LHATSE, China (Reuters) - A journey on Tibet's "Friendship Highway" is a tightly controlled reminder of the tensions and anxieties that China hopes to push aside as the Olympic Games torch passes through here in coming weeks.

The government is still clearly worried after last month's riots in the Tibetan capital Lhasa sparked the biggest protests against Chinese rule for decades.

A party of foreign reporters in Tibet to prepare for the torch relay leg up Mount Everest in May -- only the second foreign reporting group allowed in since the riots in mid-March -- were whisked by officials from Lhasa airport to Shigatse, the region's second city.

The highway winds its way across the mountainous Tibetan plateau from Lhasa to the Himalayan border with Nepal, passing through Shigatse, about 300 km (190 miles) west of Lhasa, and then Lhatse, which is about 160 km further along.

Shigatse is the traditional seat of the Panchen Lama, the Tibet Buddhist leader through which China has claimed religious credibility for its rule since his counterpart, the Dalai Lama, fled to India in 1959.

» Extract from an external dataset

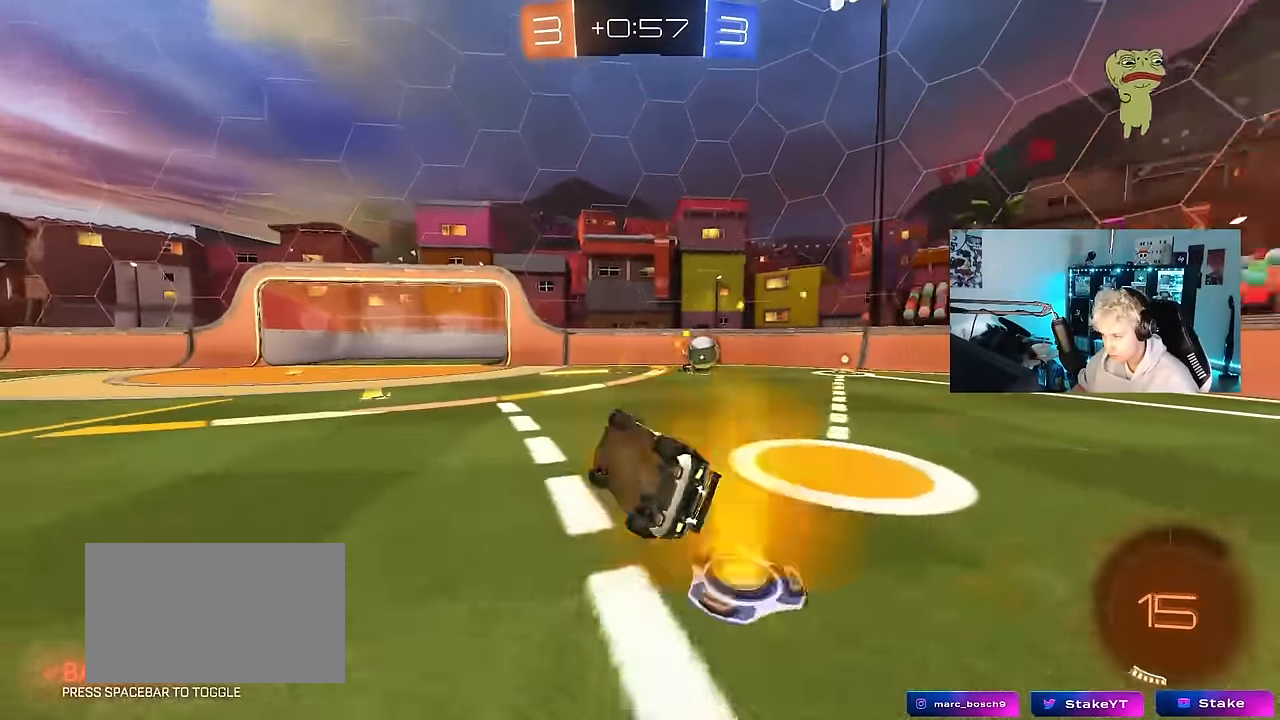
{"keys": ["w"], "mouse": [], "mouse_move": "still", "events": [[133, "shift", "up"], [183, "a", "up"], [183, "s", "up"], [416, "w", "down"]]}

"We respect the Panchen Lama more than the Dalai Lama here," 26-year-old monk Nyma Dundrop told reporters at the Tsam Monastery, perched above the main Shigatse-Lhatse road at 4,500 metres (14,850 feet) above sea level. "And we feel free in religion."

The 1,000-year-old monastery displayed several portraits of the 10th Panchen Lama, a popular figure who died in 1989, and he was much more in evidence than the current 11th Panchen, controversially chosen with the backing of Beijing.